▸ Problem requirements:
Switch "CSS3" to "CSS" in the stretch of the data from the line that contains "## Conéctate conmigo" through the line that contains "# Awesome Communities", and leave everything else unchanged. Return only that stretch, and omit the pictures.

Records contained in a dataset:
■ ■ ■ ■
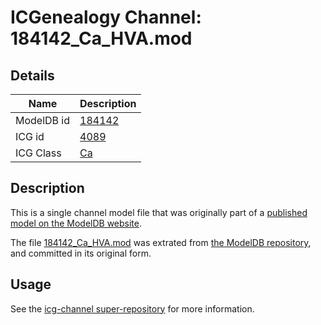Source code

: # ICGenealogy Channel: 184142\_Ca\_HVA.mod

## Details

Name | Description
---- | -----------
ModelDB id | [184142](http://senselab.med.yale.edu/ModelDB/ShowModel.cshtml?model=184142)
ICG id | [4089](http://icg.neurotheory.ox.ac.uk/channels/3/4089)
ICG Class | [Ca](http://icg.neurotheory.ox.ac.uk/channels/3)

## Description

This is a single channel model file that was originally part of a [published model on the ModelDB website](http://senselab.med.yale.edu/mModelDB/ShowModel.cshtml?model=184142).

The file [184142\_Ca\_HVA.mod](184142_Ca_HVA.mod) was extrated from [the ModelDB repository](http://senselab.med.yale.edu/ModelDB/ShowModel.cshtml?model=184142), and committed in its original form.

## Usage

See the [icg-channel super-repository](https://github.com/icgenealogy/icg-channels) for more information.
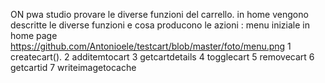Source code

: ON pwa studio provare le diverse funzioni del carrello.
in home vengono descritte le diverse funzioni e cosa producono le azioni :
menu iniziale in home page [](url)https://github.com/Antonioele/testcart/blob/master/foto/menu.png
1 createcart().
2 additemtocart
3 getcartdetails
4 togglecart
5 removecart
6 getcartid
7 writeimagetocache


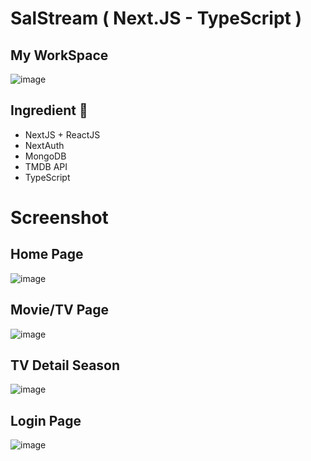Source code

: # SalStream ( Next.JS - TypeScript )

## My WorkSpace

![image](https://user-images.githubusercontent.com/86192249/218677240-932b4e0d-2b3f-4a3e-acb3-ee5ca30ce891.png)


## Ingredient 🍗  
  - NextJS + ReactJS
  - NextAuth
  - MongoDB
  - TMDB API
  - TypeScript 

# Screenshot

## Home Page

![image](https://user-images.githubusercontent.com/86192249/218676457-e9b5fcff-751c-487e-ad14-b0c1b47de73b.png)


## Movie/TV Page

![image](https://user-images.githubusercontent.com/86192249/218677891-45873845-66e4-47c6-be8f-48f0c9421f3c.png)

## TV Detail Season

![image](https://user-images.githubusercontent.com/86192249/221354355-793f25c9-35c7-4947-b287-7e0e7b46c388.png)


##  Login Page

![image](https://user-images.githubusercontent.com/86192249/218678037-995678b4-52cf-40be-a555-aa00d69c5cf2.png)







  
  
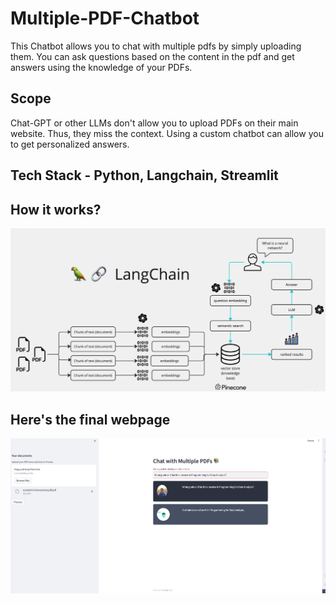 # Multiple-PDF-Chatbot

This Chatbot allows you to chat with multiple pdfs by simply uploading them. You can ask questions based on the content in the pdf and get answers using the knowledge of your PDFs. 

## Scope
Chat-GPT or other LLMs don't allow you to upload PDFs on their main website. Thus, they miss the context. Using a custom chatbot can allow you to get personalized answers.

## Tech Stack - Python, Langchain, Streamlit

## How it works?
![Screenshot](chatbot_workflow.png)

## Here's the final webpage
![Screenshot](webpage.png)

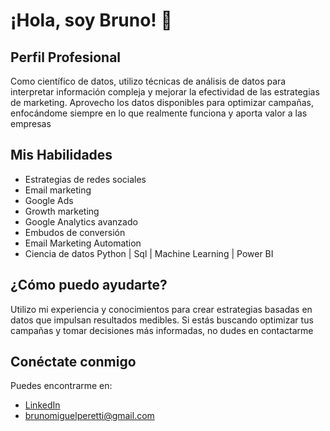 # ¡Hola, soy Bruno! 👋

## Perfil Profesional
Como científico de datos, utilizo técnicas de análisis de datos para interpretar información compleja y mejorar la efectividad de las estrategias de marketing. Aprovecho los datos disponibles para optimizar campañas, enfocándome siempre en lo que realmente funciona y aporta valor a las empresas

## Mis Habilidades
- Estrategias de redes sociales
- Email marketing
- Google Ads
- Growth marketing
- Google Analytics avanzado
- Embudos de conversión
- Email Marketing Automation
- Ciencia de datos Python | Sql | Machine Learning | Power BI

## ¿Cómo puedo ayudarte?
Utilizo mi experiencia y conocimientos para crear estrategias basadas en datos que impulsan resultados medibles. Si estás buscando optimizar tus campañas y tomar decisiones más informadas, no dudes en contactarme

## Conéctate conmigo
Puedes encontrarme en:
- [LinkedIn](https://www.linkedin.com/in/bruno-peretti-4292a01a0/)
- brunomiguelperetti@gmail.com

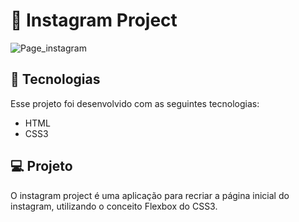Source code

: # :calling: Instagram Project

![Page_instagram](C:\Users\nicol\Desktop\Page_instagram\Imagens\Page_instagram.JPG)

## 🚀 Tecnologias

Esse projeto foi desenvolvido com as seguintes tecnologias:

- HTML
- CSS3

## 💻 Projeto

O instagram project é uma aplicação para recriar a página inicial do instagram, utilizando o conceito Flexbox do CSS3.

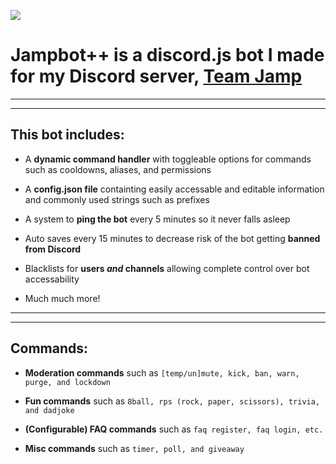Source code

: ![](https://media.discordapp.net/attachments/722174152357707776/724385495378821170/20200416_063556_0000.png?width=1023&height=256)

# Jampbot++ is a discord.js bot I made for my Discord server, [Team Jamp](https://discord.gg/STbuRN)

---

---

## This bot includes:

- A **dynamic command handler** with toggleable options for commands such as cooldowns, aliases, and permissions

- A **config.json file** containting easily accessable and editable information and commonly used strings such as prefixes

- A system to **ping the bot** every 5 minutes so it never falls asleep

- Auto saves every 15 minutes to decrease risk of the bot getting **banned from Discord**

- Blacklists for **users _and_ channels** allowing complete control over bot accessability

- Much much more!

---

---

## Commands:

- **Moderation commands** such as `[temp/un]mute, kick, ban, warn, purge, and lockdown`

- **Fun commands** such as `8ball, rps (rock, paper, scissors), trivia, and dadjoke`

- **(Configurable) FAQ commands** such as `faq register, faq login, etc.`

- **Misc commands** such as `timer, poll, and giveaway`



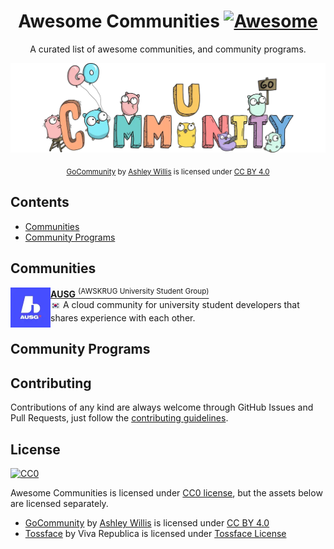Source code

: <div align="center">

<!-- omit from toc -->
# Awesome Communities [![Awesome](https://awesome.re/badge.svg)](https://awesome.re)

A curated list of awesome communities, and community programs.

![Logo](./assets/logos/logo.webp)

<sub>[GoCommunity](https://github.com/ashleymcnamara/gophers/blob/master/GoCommunity.png) by [Ashley Willis](https://github.com/ashleymcnamara) is licensed under [CC BY 4.0](http://creativecommons.org/licenses/by/4.0/)</sub>

</div>

<!-- omit from toc -->
## Contents

- [Communities](#communities)
- [Community Programs](#community-programs)

## Communities

<img align="left" width="64" height="64" alt="Community Logo" src="./assets/communities/ausg.webp">

[__AUSG__ <sup>(AWSKRUG University Student Group)</sup>](https://ausg.me) \
<sub><img width="16" height="16" src="./assets/icons/flag-kr.svg" /></sub> A cloud community for university student developers that shares experience with each other.

## Community Programs

<!-- omit from toc -->
## Contributing

Contributions of any kind are always welcome through GitHub Issues and Pull Requests, just follow the [contributing guidelines](./CONTRIBUTING.md).

<!-- omit from toc -->
## License

[![CC0](https://mirrors.creativecommons.org/presskit/buttons/88x31/svg/cc-zero.svg)](https://creativecommons.org/publicdomain/zero/1.0/)

Awesome Communities is licensed under [CC0 license](https://creativecommons.org/publicdomain/zero/1.0/), but the assets below are licensed separately.

- [GoCommunity](https://github.com/ashleymcnamara/gophers/blob/master/GoCommunity.png) by [Ashley Willis](https://github.com/ashleymcnamara) is licensed under [CC BY 4.0](http://creativecommons.org/licenses/by/4.0/)
- [Tossface](https://emojipedia.org/toss-face) by Viva Republica is licensed under [Tossface License](https://toss.im/tossface/copyright)
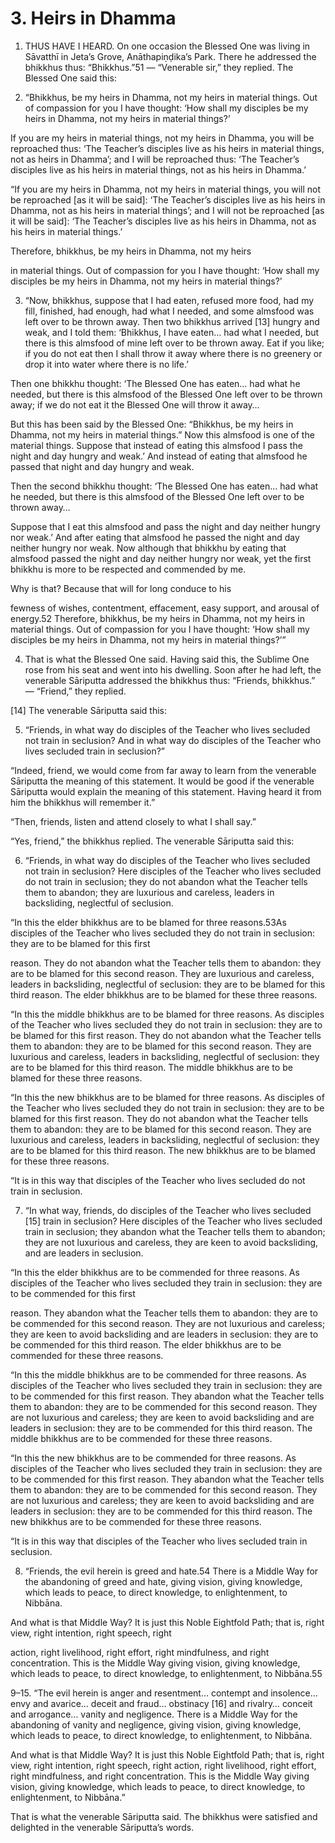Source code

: # 3. Heirs in Dhamma

1. THUS HAVE I HEARD. On one occasion the Blessed
One was living in Sāvatthī in Jeta’s Grove, Anāthapiṇḍika’s
Park. There he addressed the bhikkhus thus: “Bhikkhus.”51
— “Venerable sir,” they replied. The Blessed One said this:

2. “Bhikkhus, be my heirs in Dhamma, not my heirs in
material things. Out of compassion for you I have thought:
‘How shall my disciples be my heirs in Dhamma, not my heirs
in material things?’

If you are my heirs in material things, not my heirs in
Dhamma, you will be reproached thus: ‘The Teacher’s disciples
live as his heirs in material things, not as heirs in Dhamma’;
and I will be reproached thus: ‘The Teacher’s disciples live as
his heirs in material things, not as his heirs in Dhamma.’

“If you are my heirs in Dhamma, not my heirs in material
things, you will not be reproached [as it will be said]: ‘The
Teacher’s disciples live as his heirs in Dhamma, not as his
heirs in material things’; and I will not be reproached [as it will
be said]: ‘The Teacher’s disciples live as his heirs in Dhamma,
not as his heirs in material things.’

Therefore, bhikkhus, be my heirs in Dhamma, not my heirs


in material things. Out of compassion for you I have thought:
‘How shall my disciples be my heirs in Dhamma, not my heirs
in material things?’

3. “Now, bhikkhus, suppose that I had eaten, refused more
food, had my fill, finished, had enough, had what I needed,
and some almsfood was left over to be thrown away. Then
two bhikkhus arrived [13] hungry and weak, and I told them:
‘Bhikkhus, I have eaten… had what I needed, but there is this
almsfood of mine left over to be thrown away. Eat if you like;
if you do not eat then I shall throw it away where there is no
greenery or drop it into water where there is no life.’

Then one bhikkhu thought: ‘The Blessed One has eaten…
had what he needed, but there is this almsfood of the Blessed
One left over to be thrown away; if we do not eat it the Blessed
One will throw it away…

But this has been said by the Blessed One: “Bhikkhus, be
my heirs in Dhamma, not my heirs in material things.” Now this
almsfood is one of the material things. Suppose that instead
of eating this almsfood I pass the night and day hungry and
weak.’ And instead of eating that almsfood he passed that
night and day hungry and weak.

Then the second bhikkhu thought: ‘The Blessed One has
eaten… had what he needed, but there is this almsfood of the
Blessed One left over to be thrown away…

Suppose that I eat this almsfood and pass the night and
day neither hungry nor weak.’ And after eating that almsfood
he passed the night and day neither hungry nor weak. Now
although that bhikkhu by eating that almsfood passed the
night and day neither hungry nor weak, yet the first bhikkhu is
more to be respected and commended by me.

Why is that? Because that will for long conduce to his


fewness of wishes, contentment, effacement, easy support,
and arousal of energy.52 Therefore, bhikkhus, be my heirs in
Dhamma, not my heirs in material things. Out of compassion
for you I have thought: ‘How shall my disciples be my heirs in
Dhamma, not my heirs in material things?’”

4. That is what the Blessed One said. Having said this,
the Sublime One rose from his seat and went into his dwelling.
Soon after he had left, the venerable Sāriputta addressed the
bhikkhus thus: “Friends, bhikkhus.” — “Friend,” they replied.

[14] The venerable Sāriputta said this:

5. “Friends, in what way do disciples of the Teacher who
lives secluded not train in seclusion? And in what way do
disciples of the Teacher who lives secluded train in seclusion?”

“Indeed, friend, we would come from far away to learn
from the venerable Sāriputta the meaning of this statement.
It would be good if the venerable Sāriputta would explain
the meaning of this statement. Having heard it from him the
bhikkhus will remember it.”

“Then, friends, listen and attend closely to what I shall
say.”

“Yes, friend,” the bhikkhus replied. The venerable Sāriputta
said this:

6. “Friends, in what way do disciples of the Teacher who
lives secluded not train in seclusion? Here disciples of the
Teacher who lives secluded do not train in seclusion; they do
not abandon what the Teacher tells them to abandon; they
are luxurious and careless, leaders in backsliding, neglectful
of seclusion.

“In this the elder bhikkhus are to be blamed for three
reasons.53As disciples of the Teacher who lives secluded they
do not train in seclusion: they are to be blamed for this first


reason. They do not abandon what the Teacher tells them to
abandon: they are to be blamed for this second reason. They
are luxurious and careless, leaders in backsliding, neglectful
of seclusion: they are to be blamed for this third reason. The
elder bhikkhus are to be blamed for these three reasons.

“In this the middle bhikkhus are to be blamed for three
reasons. As disciples of the Teacher who lives secluded they
do not train in seclusion: they are to be blamed for this first
reason. They do not abandon what the Teacher tells them to
abandon: they are to be blamed for this second reason. They
are luxurious and careless, leaders in backsliding, neglectful
of seclusion: they are to be blamed for this third reason. The
middle bhikkhus are to be blamed for these three reasons.

“In this the new bhikkhus are to be blamed for three
reasons. As disciples of the Teacher who lives secluded they
do not train in seclusion: they are to be blamed for this first
reason. They do not abandon what the Teacher tells them to
abandon: they are to be blamed for this second reason. They
are luxurious and careless, leaders in backsliding, neglectful
of seclusion: they are to be blamed for this third reason. The
new bhikkhus are to be blamed for these three reasons.

“It is in this way that disciples of the Teacher who lives
secluded do not train in seclusion.

7. “In what way, friends, do disciples of the Teacher who
lives secluded [15] train in seclusion? Here disciples of the
Teacher who lives secluded train in seclusion; they abandon
what the Teacher tells them to abandon; they are not luxurious
and careless, they are keen to avoid backsliding, and are
leaders in seclusion.

“In this the elder bhikkhus are to be commended for three
reasons. As disciples of the Teacher who lives secluded they
train in seclusion: they are to be commended for this first


reason. They abandon what the Teacher tells them to abandon:
they are to be commended for this second reason. They are
not luxurious and careless; they are keen to avoid backsliding
and are leaders in seclusion: they are to be commended for
this third reason. The elder bhikkhus are to be commended for
these three reasons.

“In this the middle bhikkhus are to be commended for
three reasons. As disciples of the Teacher who lives secluded
they train in seclusion: they are to be commended for this first
reason. They abandon what the Teacher tells them to abandon:
they are to be commended for this second reason. They are
not luxurious and careless; they are keen to avoid backsliding
and are leaders in seclusion: they are to be commended for
this third reason. The middle bhikkhus are to be commended
for these three reasons.

“In this the new bhikkhus are to be commended for three
reasons. As disciples of the Teacher who lives secluded they
train in seclusion: they are to be commended for this first
reason. They abandon what the Teacher tells them to abandon:
they are to be commended for this second reason. They are
not luxurious and careless; they are keen to avoid backsliding
and are leaders in seclusion: they are to be commended for
this third reason. The new bhikkhus are to be commended for
these three reasons.

“It is in this way that disciples of the Teacher who lives
secluded train in seclusion.

8. “Friends, the evil herein is greed and hate.54 There is
a Middle Way for the abandoning of greed and hate, giving
vision, giving knowledge, which leads to peace, to direct
knowledge, to enlightenment, to Nibbāna.

And what is that Middle Way? It is just this Noble Eightfold
Path; that is, right view, right intention, right speech, right


action, right livelihood, right effort, right mindfulness, and right
concentration. This is the Middle Way giving vision, giving
knowledge, which leads to peace, to direct knowledge, to
enlightenment, to Nibbāna.55

9–15. “The evil herein is anger and resentment… contempt
and insolence… envy and avarice… deceit and fraud…
obstinacy [16] and rivalry… conceit and arrogance… vanity
and negligence. There is a Middle Way for the abandoning
of vanity and negligence, giving vision, giving knowledge,
which leads to peace, to direct knowledge, to enlightenment,
to Nibbāna.

And what is that Middle Way? It is just this Noble Eightfold
Path; that is, right view, right intention, right speech, right
action, right livelihood, right effort, right mindfulness, and right
concentration. This is the Middle Way giving vision, giving
knowledge, which leads to peace, to direct knowledge, to
enlightenment, to Nibbāna.”

That is what the venerable Sāriputta said. The bhikkhus
were satisfied and delighted in the venerable Sāriputta’s
words.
■ ■ ■ ■
▸ Output for this task:
## Conéctate conmigo
Puedes encontrarme en:
- [LinkedIn](https://www.linkedin.com/in/bruno-peretti-4292a01a0/)
- brunomiguelperetti@gmail.com

Source code

: # :calling: Instagram Project

![Page_instagram](C:\Users\nicol\Desktop\Page_instagram\Imagens\Page_instagram.JPG)

## 🚀 Tecnologias

Esse projeto foi desenvolvido com as seguintes tecnologias:

- HTML
- CSS

## 💻 Projeto

O instagram project é uma aplicação para recriar a página inicial do instagram, utilizando o conceito Flexbox do CSS.

Source code

: ![](https://media.discordapp.net/attachments/722174152357707776/724385495378821170/20200416_063556_0000.png?width=1023&height=256)

# Jampbot++ is a discord.js bot I made for my Discord server, [Team Jamp](https://discord.gg/STbuRN)

---

---

## This bot includes:

- A **dynamic command handler** with toggleable options for commands such as cooldowns, aliases, and permissions

- A **config.json file** containting easily accessable and editable information and commonly used strings such as prefixes

- A system to **ping the bot** every 5 minutes so it never falls asleep

- Auto saves every 15 minutes to decrease risk of the bot getting **banned from Discord**

- Blacklists for **users _and_ channels** allowing complete control over bot accessability

- Much much more!

---

---

## Commands:

- **Moderation commands** such as `[temp/un]mute, kick, ban, warn, purge, and lockdown`

- **Fun commands** such as `8ball, rps (rock, paper, scissors), trivia, and dadjoke`

- **(Configurable) FAQ commands** such as `faq register, faq login, etc.`

- **Misc commands** such as `timer, poll, and giveaway`



Source code

: <div align="center">

<!-- omit from toc -->
# Awesome Communities [![Awesome](https://awesome.re/badge.svg)](https://awesome.re)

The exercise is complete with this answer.